Still the River Runs
play by Barton Bishop
Bloomington Playwrights Project
May 20-June 4, 2011
Still the River Runs at the Bloomington Playwrights Project is a modest play.
There are just three characters: a pair of brothers and the enshrouded body of their grandfather. The older brother, Jesse, is a frustrated young redneck whose shotgun marriage to a woman that he doesn’t love has left him with two bothersome sons, a job he hates, and a locker full of things he can’t use or pay for.
The younger brother, Wyatt, is an army sniper who’s done too many tours, and had too much time to grapple with those larger questions of life that overwhelm his intelligent but undereducated mind. Both the brothers are talkative young men with a lot of history, which both joins and separates them.
They’re stealing the body of their grandfather from the family’s funeral to take him for burial in the woods that the three loved. The body is a silent, but progressively heavier center for their journey.
Frankly, I’m still chewing over my reactions to Still the River Runs. It’s presented in short scenes with enigmatically puzzling titles. It took awhile for me to get involved, and from time to time the breaks and titles pulled me away. That said, this is a play with a lot of depth.
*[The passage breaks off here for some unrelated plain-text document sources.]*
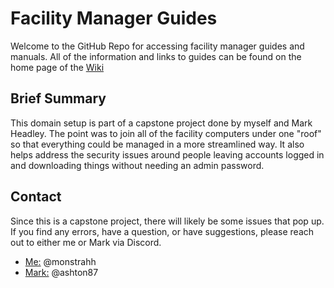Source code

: # Facility Manager Guides
Welcome to the GitHub Repo for accessing facility manager guides and manuals. All of the information and links to guides can be found on the home page of the [Wiki](https://github.com/tkdkel/Facility-Manager-Guides/wiki) 

## Brief Summary
This domain setup is part of a capstone project done by myself and Mark Headley. The point was to join all of the facility computers under one "roof" so that everything could be managed in a more streamlined way. It also helps address the security issues around people leaving accounts logged in and downloading things without needing an admin password. 

## Contact
Since this is a capstone project, there will likely be some issues that pop up. If you find any errors, have a question, or have suggestions, please reach out to either me or Mark via Discord.  
* <ins>Me:</ins> @monstrahh
* <ins>Mark:</ins> @ashton87
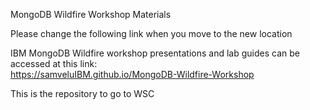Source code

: MongoDB Wildfire Workshop Materials 

Please change the following link when you move to the new location

IBM MongoDB Wildfire workshop presentations and lab guides can be accessed at this link:   
https://samveluIBM.github.io/MongoDB-Wildfire-Workshop 

This is the repository to go to WSC  

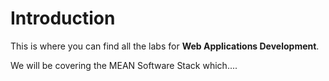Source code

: 
# Introduction



This is where you can find all the labs for **Web Applications Development**.

We will be covering the MEAN Software Stack which....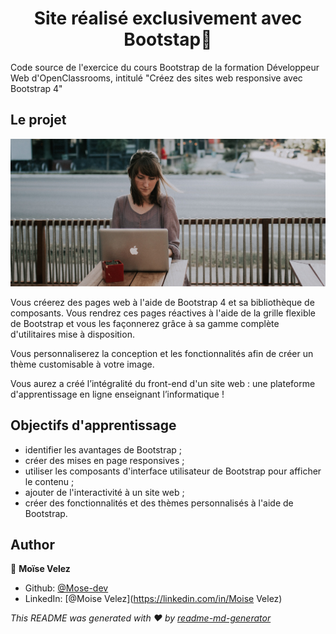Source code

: <h1 align="center">Site réalisé exclusivement avec Bootstap👋</h1>

<p>Code source de l'exercice du cours Bootstrap de la formation Développeur Web d'OpenClassrooms, intitulé "Créez des sites web responsive avec Bootstrap 4"</p>

<h2>Le projet</h2>
<p>
  <img alt="Une étudiante" src="images/apprenant2.jpg" />
</p>
<p>Vous créerez des pages web à l'aide de Bootstrap 4 et sa bibliothèque de composants. Vous rendrez ces pages réactives à l'aide de la grille flexible de Bootstrap et vous les façonnerez grâce à sa gamme complète d'utilitaires mise à disposition.</p>
<p>Vous personnaliserez la conception et les fonctionnalités afin de créer un thème customisable à votre image.</p>
<p>Vous aurez a créé l’intégralité du front-end d'un site web : une plateforme d'apprentissage en ligne enseignant l’informatique !</p>

<h2>Objectifs d'apprentissage</h2>

  <ul>
    <li>identifier les avantages de Bootstrap ;</li>
    <li>créer des mises en page responsives ;</li>
    <li>utiliser les composants d'interface utilisateur de Bootstrap pour afficher le contenu ;</li>
    <li>ajouter de l'interactivité à un site web ;</li>
    <li>créer des fonctionnalités et des thèmes personnalisés à l'aide de Bootstrap.</li>
  </ul>

## Author

👤 **Moïse Velez**

* Github: [@Mose-dev](https://github.com/Mose-dev)
* LinkedIn: [@Moise Velez](https://linkedin.com/in/Moise Velez)

_This README was generated with ❤️ by [readme-md-generator](https://github.com/kefranabg/readme-md-generator)_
The relationship of the brothers is fascinating, as are the discoveries that the audience makes along with them. There are tantalizing hints about the past that has brought them into their respective manhoods. There are dramatic, sad, ironic and downright funny moments of insight and sharing.
Gabe Gloden plays Jesse, a complex part that swings dramatically from confident braggadocio to guilty doubt, with lots of stops in between. He does a solid job. Daniel Petrie is impressive as the younger Wyatt. His character is more guarded, with less on the surface to work with, but his character comes fully alive.
Director Dina Epshteyn has helped her actors to present a solid coherent production. The set, by designers Shane Cinal and Lee Burckes, with its distressed bare rough wood and echoes of church, country and even that cold treacherous river, ably supports the group’s vision.